> [Exercise prompt]: Could you output the whole listing exactly as it stands, minus any images?

> [Available data]:
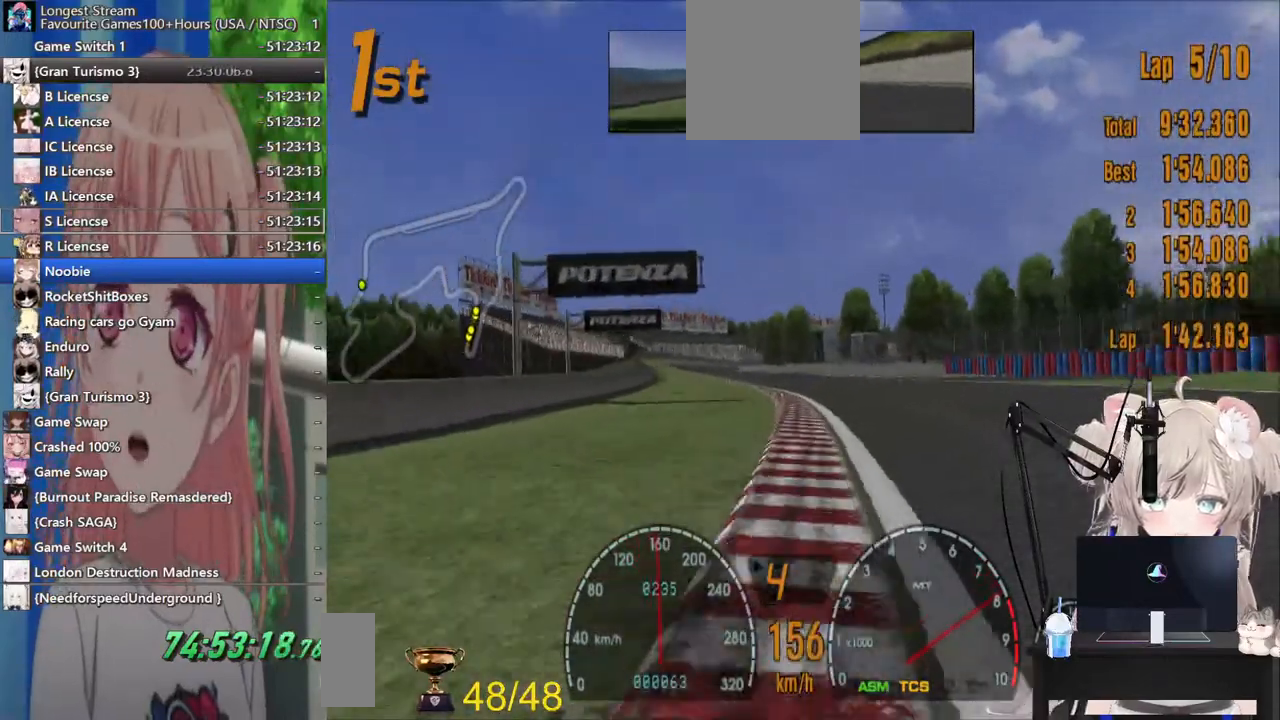
{"buttons": ["R2"], "left_stick": "center", "right_stick": "center", "events": [[483, "left_stick", "center"]]}
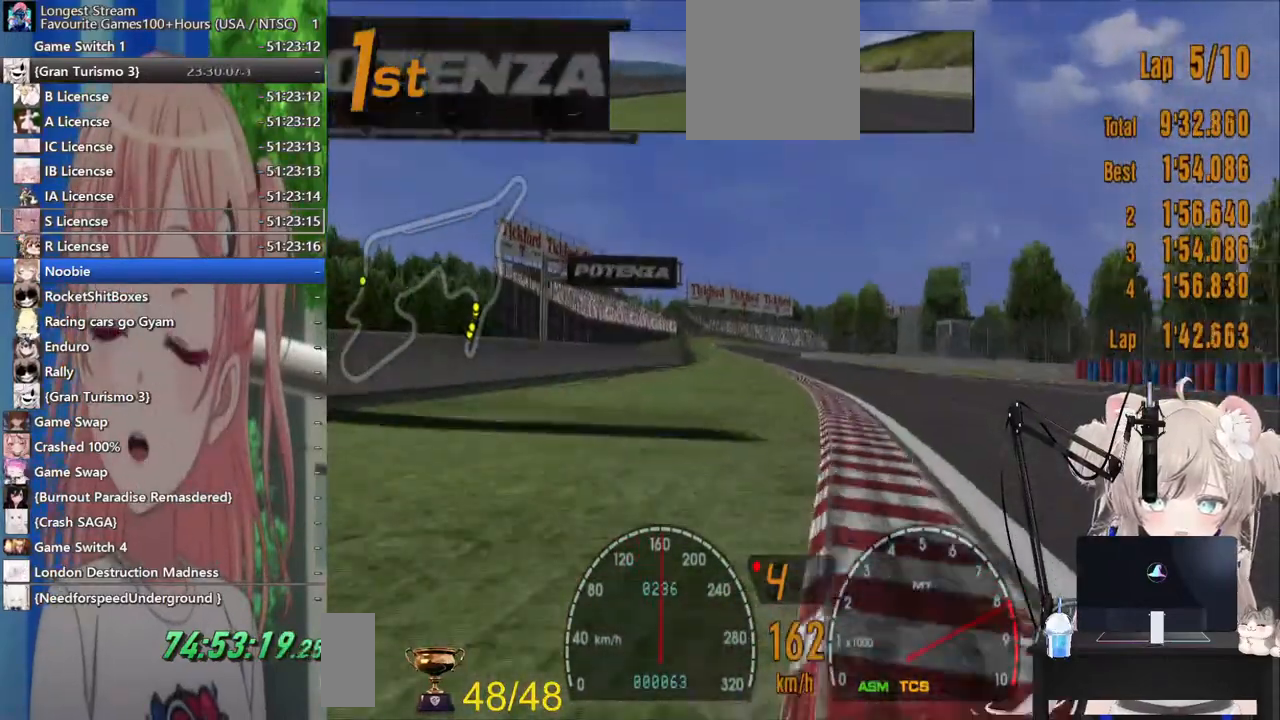
{"buttons": ["R2"], "left_stick": "center", "right_stick": "center", "events": [[267, "CROSS", "down"], [417, "CROSS", "up"]]}
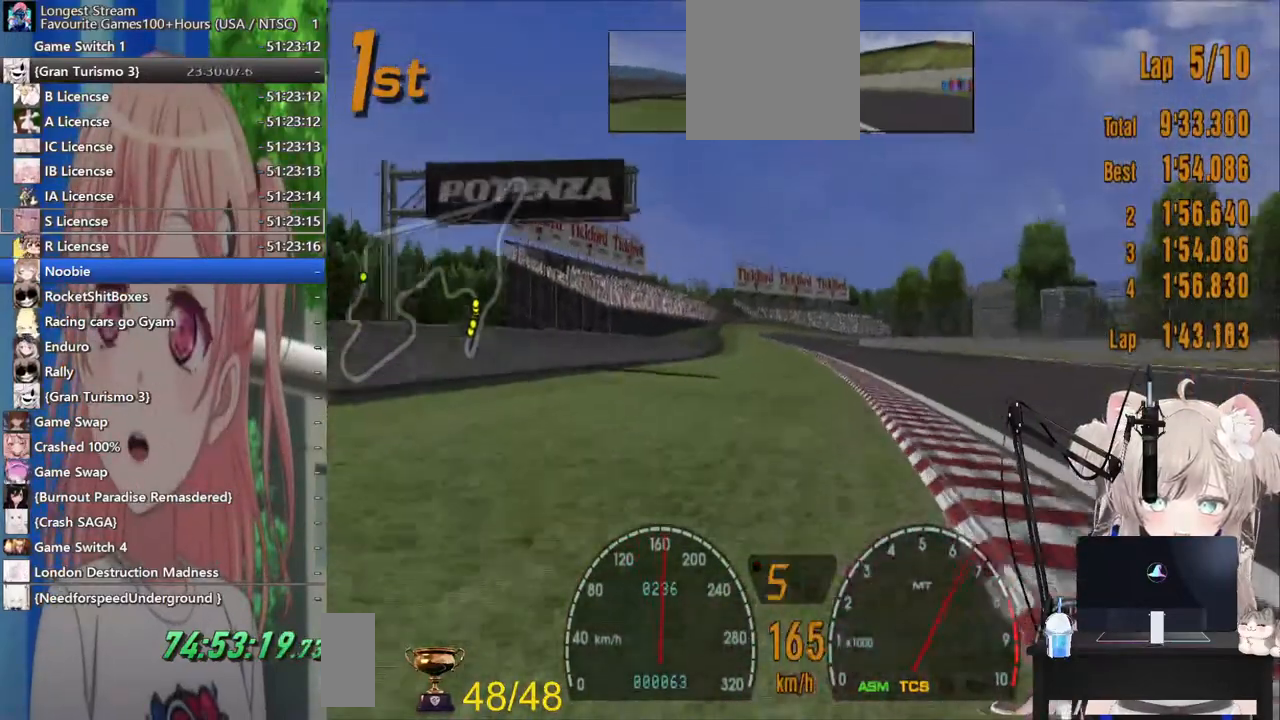
{"buttons": ["R2"], "left_stick": "center", "right_stick": "center", "events": []}
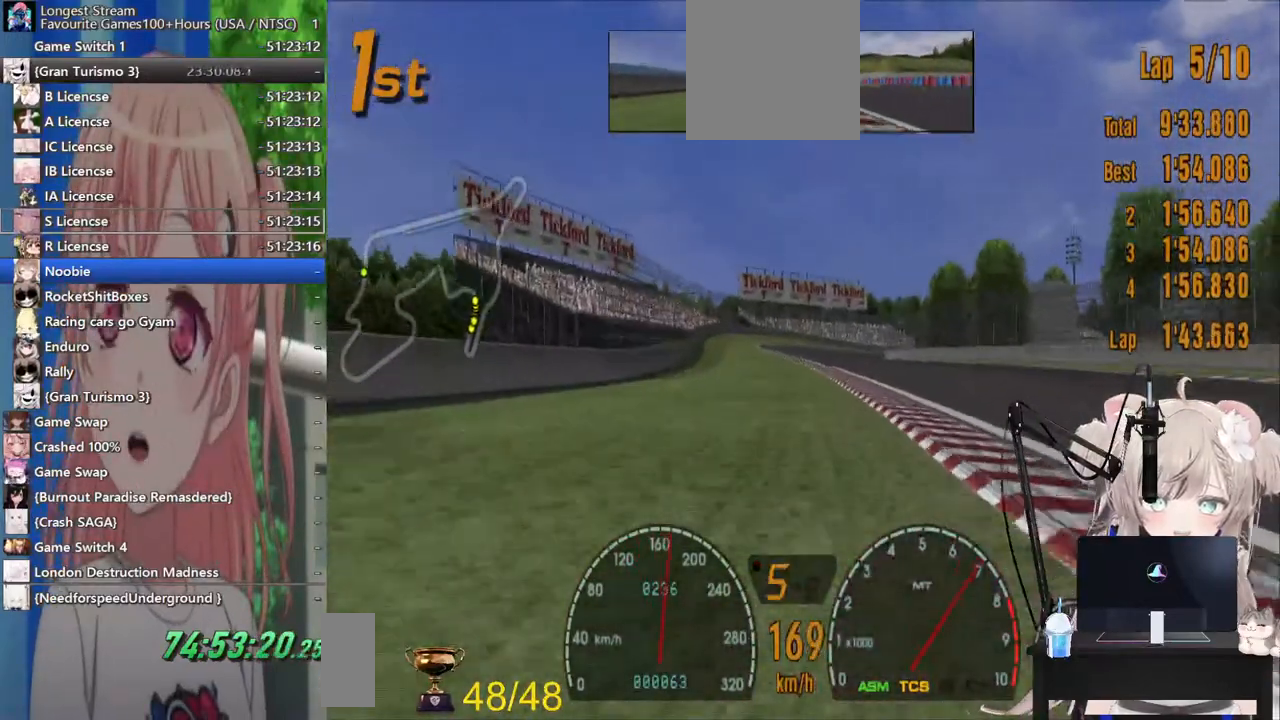
{"buttons": ["R2"], "left_stick": "center", "right_stick": "center", "events": []}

> [Solution]:
{"buttons": ["R2"], "left_stick": "center", "right_stick": "center", "events": [[483, "left_stick", "center"]]}
{"buttons": ["R2"], "left_stick": "center", "right_stick": "center", "events": [[267, "CROSS", "down"], [417, "CROSS", "up"]]}
{"buttons": ["R2"], "left_stick": "center", "right_stick": "center", "events": []}
{"buttons": ["R2"], "left_stick": "center", "right_stick": "center", "events": []}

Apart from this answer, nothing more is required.